To be able to register the functions of the main_hook.elf as syscall, the IBAT0 register must be set via the corresponding syscall. The original mapping of the used memory area is retained and only execution rights with kernel privileges are added. Then a syscall can be registered, which defines an own, 8 MiB memory area, with full read, write and execution permissions. The syscall is executed on every core of the CPU where it should be available.

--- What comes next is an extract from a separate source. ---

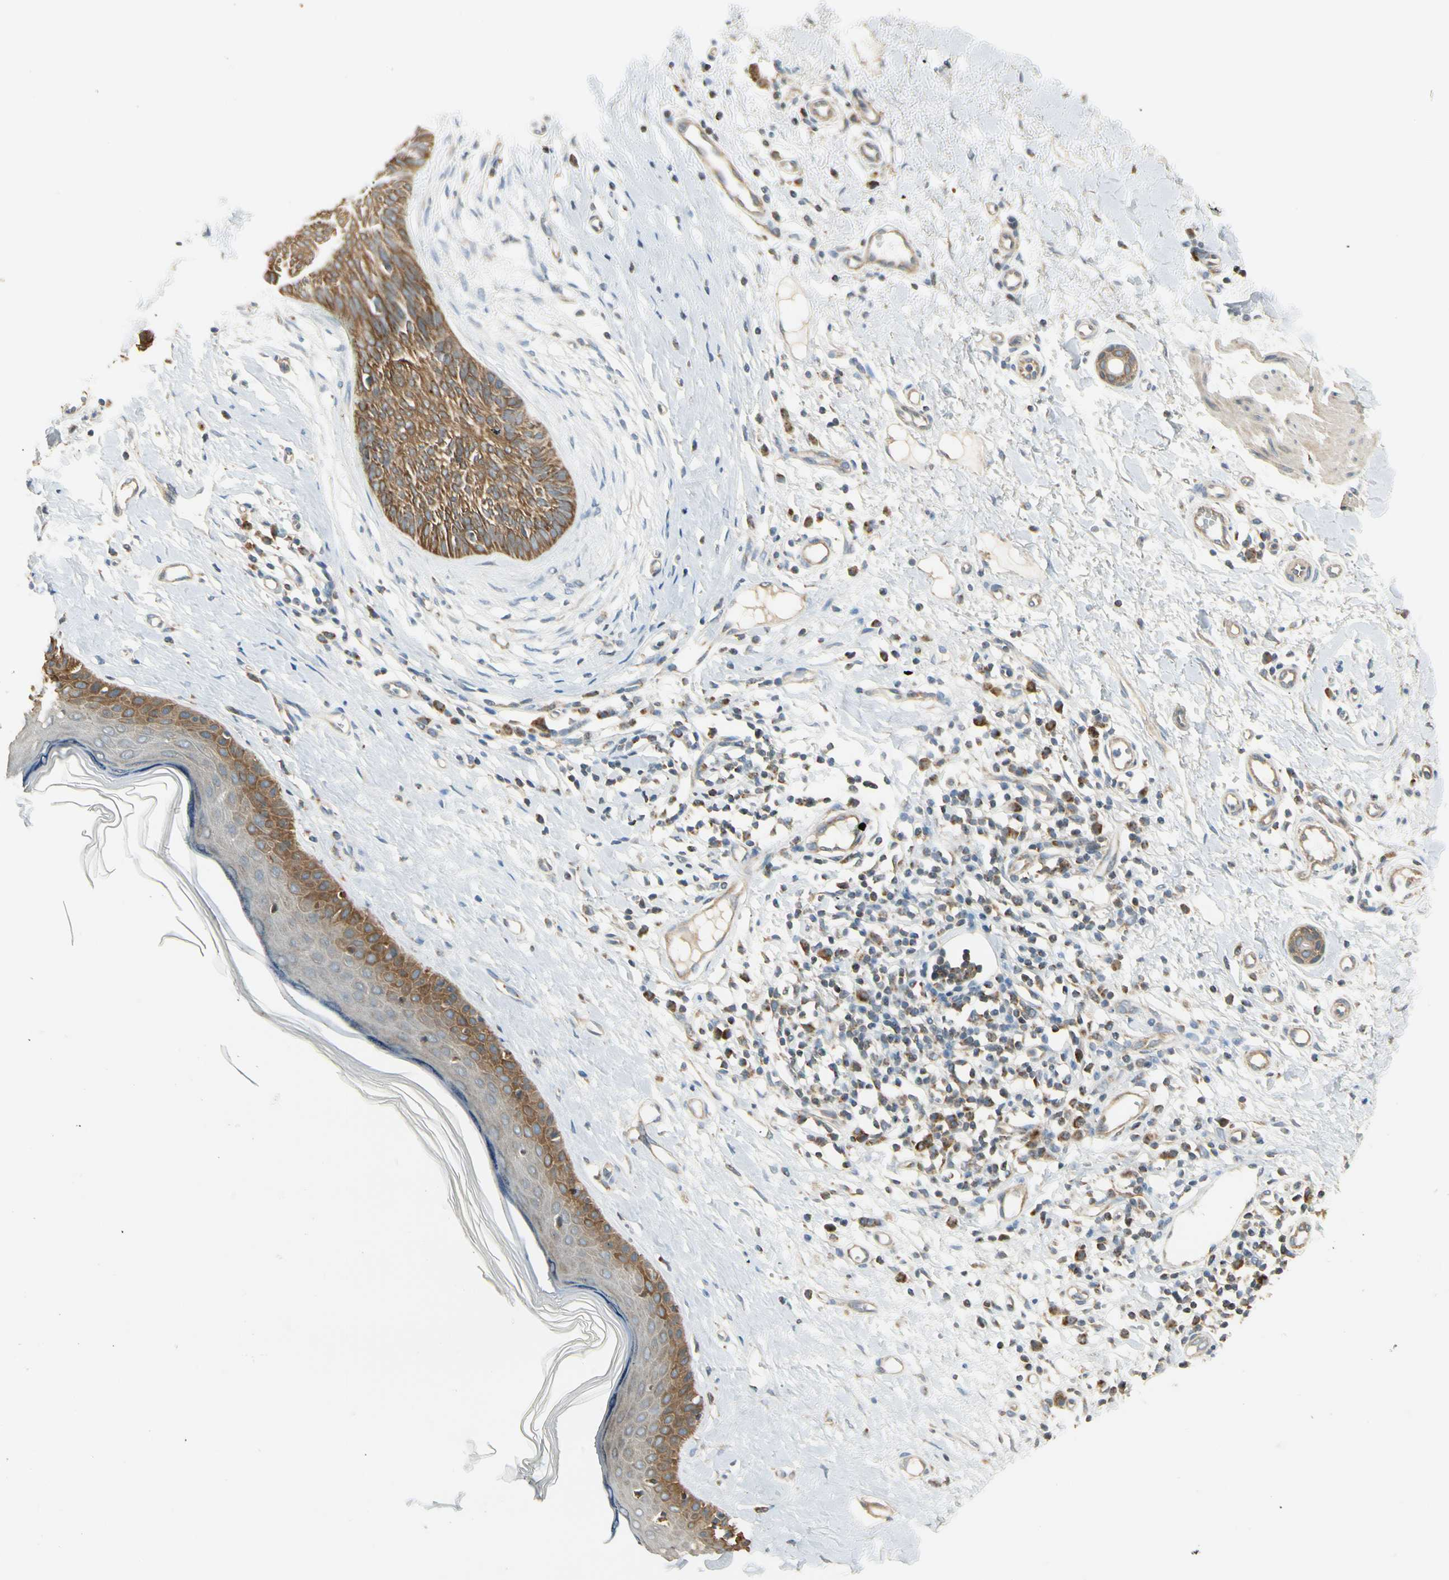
{"staining": {"intensity": "moderate", "quantity": ">75%", "location": "cytoplasmic/membranous"}, "tissue": "skin cancer", "cell_type": "Tumor cells", "image_type": "cancer", "snomed": [{"axis": "morphology", "description": "Normal tissue, NOS"}, {"axis": "morphology", "description": "Basal cell carcinoma"}, {"axis": "topography", "description": "Skin"}], "caption": "DAB (3,3'-diaminobenzidine) immunohistochemical staining of human basal cell carcinoma (skin) demonstrates moderate cytoplasmic/membranous protein staining in approximately >75% of tumor cells. The staining was performed using DAB (3,3'-diaminobenzidine) to visualize the protein expression in brown, while the nuclei were stained in blue with hematoxylin (Magnification: 20x).", "gene": "EPHB3", "patient": {"sex": "male", "age": 71}}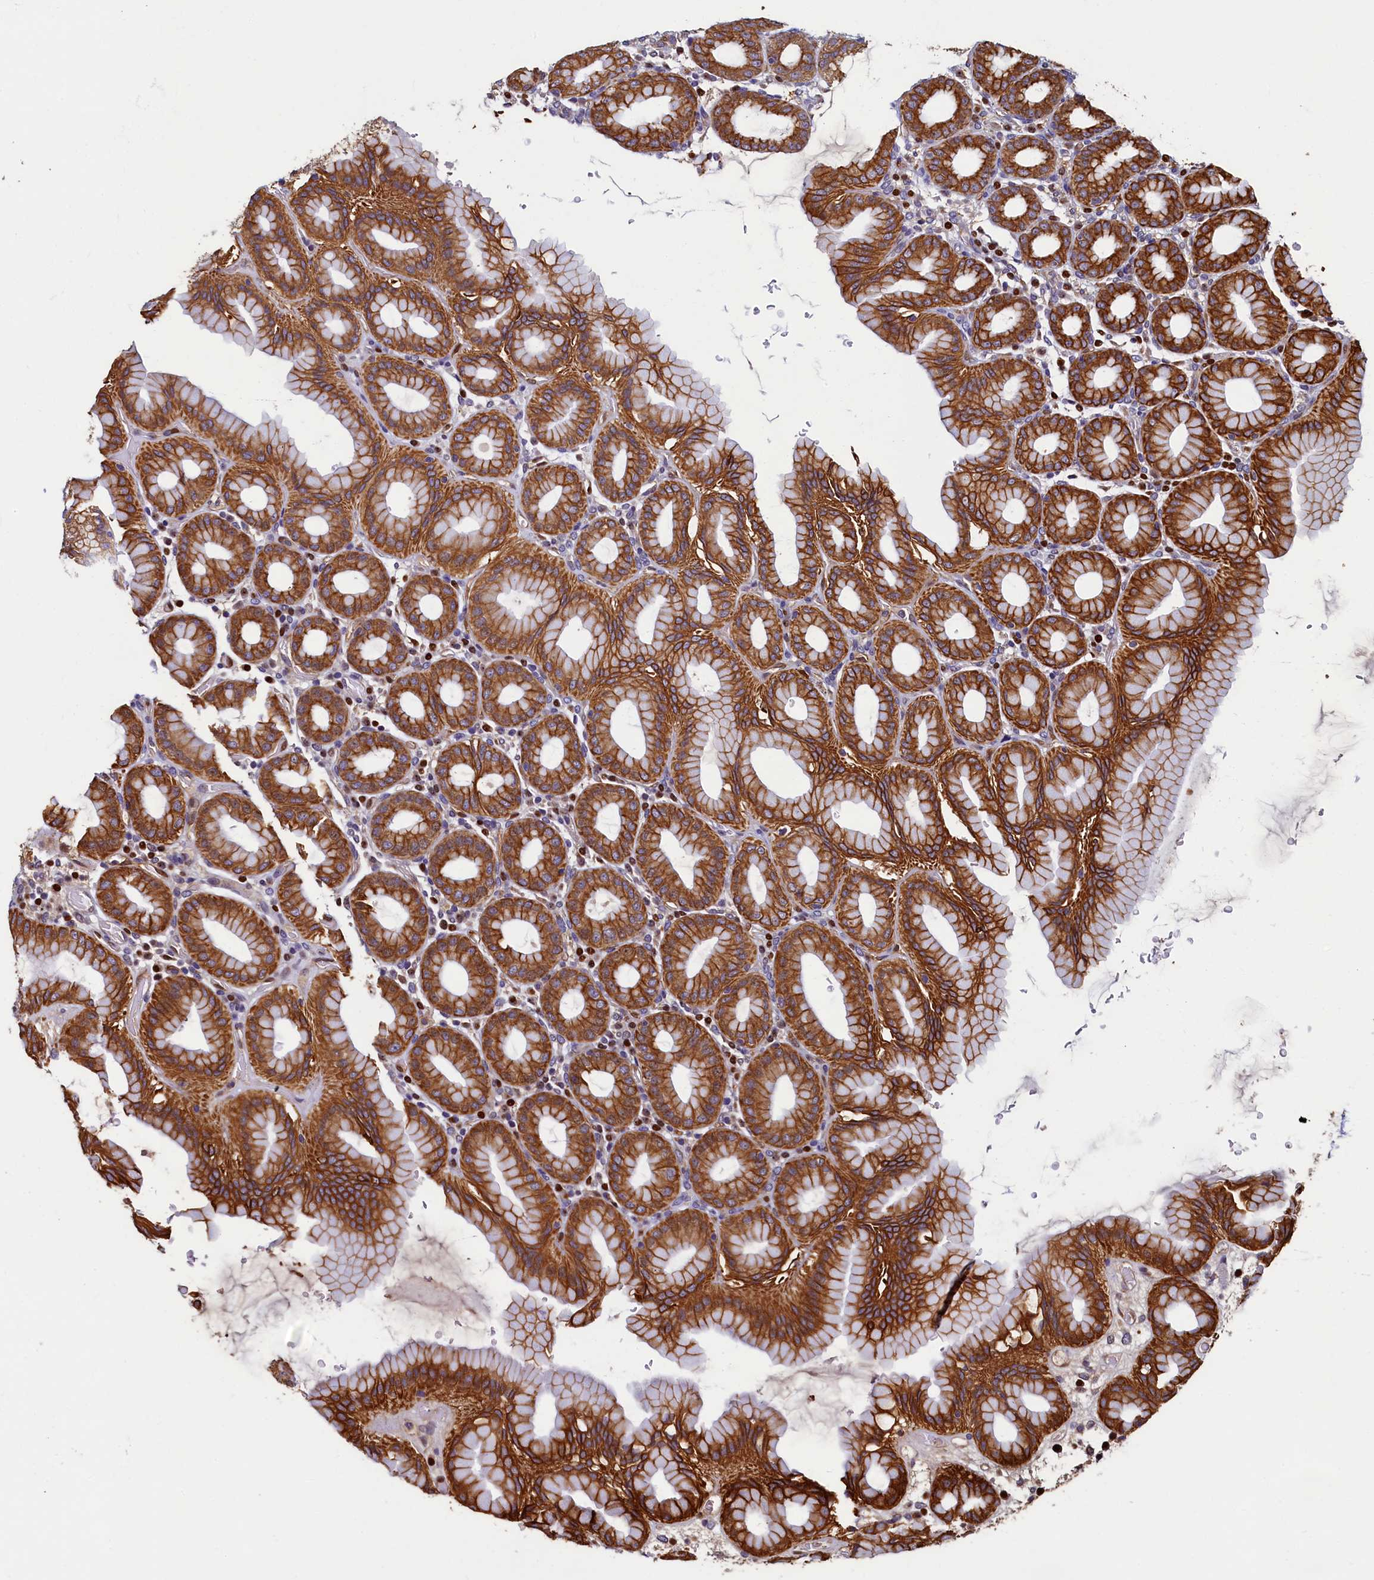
{"staining": {"intensity": "strong", "quantity": "25%-75%", "location": "cytoplasmic/membranous"}, "tissue": "stomach", "cell_type": "Glandular cells", "image_type": "normal", "snomed": [{"axis": "morphology", "description": "Normal tissue, NOS"}, {"axis": "topography", "description": "Stomach, upper"}], "caption": "A micrograph of human stomach stained for a protein exhibits strong cytoplasmic/membranous brown staining in glandular cells.", "gene": "NCKAP5L", "patient": {"sex": "male", "age": 68}}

// Call this on each CPU Core
static void SCSetupIBAT4DBAT5() {
    asm volatile("eieio; isync");

    // Give our and the kernel full execution rights.
    // 00800000-01000000 => 30800000-31000000 (read/write, user/supervisor)
    unsigned int ibat4u = 0x008000FF;
    unsigned int ibat4l = 0x30800012;
    asm volatile("mtspr 560, %0" : : "r" (ibat4u));
    asm volatile("mtspr 561, %0" : : "r" (ibat4l));

    // Give our and the kernel full data access rights.
    // 00800000-01000000 => 30800000-31000000 (read/write, user/supervisor)
    unsigned int dbat5u = ibat4u;
    unsigned int dbat5l = ibat4l;
    asm volatile("mtspr 570, %0" : : "r" (dbat5u));
    asm volatile("mtspr 571, %0" : : "r" (dbat5l));

    asm volatile("eieio; isync");

The payload.elf is then loaded into this newly defined memory area. The loading of the ELF file can be done by using existing code from the Homebrew Launcher. This allows you to load and execute ELF files that are located on the SD card and have a maximum size of 8MiB. If the SD card cannot be accessed or there is no payload.elf on the SD card, all previous changes are reversed and the system menu is loaded.

Theoretically, the definition of the memory area could be overwritten by the operating system at any time. In order to keep as little logic as possible in the main_hook.elf, the responsibility to prevent this from happening lies with the loaded payload.elf.

An example implementation of the main_hook.elf can be found here.

Backwards compatiblity

Thepayload.elf is an abstract payload and can be used for anything. In order to have backwards compatiblity to the old existing homebrew environment, I ported the homebrew launcher installer as a payload.elf, which can be found here. With this it’s possible to have the stable browser exploit with abstract payload loading, but still using the old environment until the new one is finished.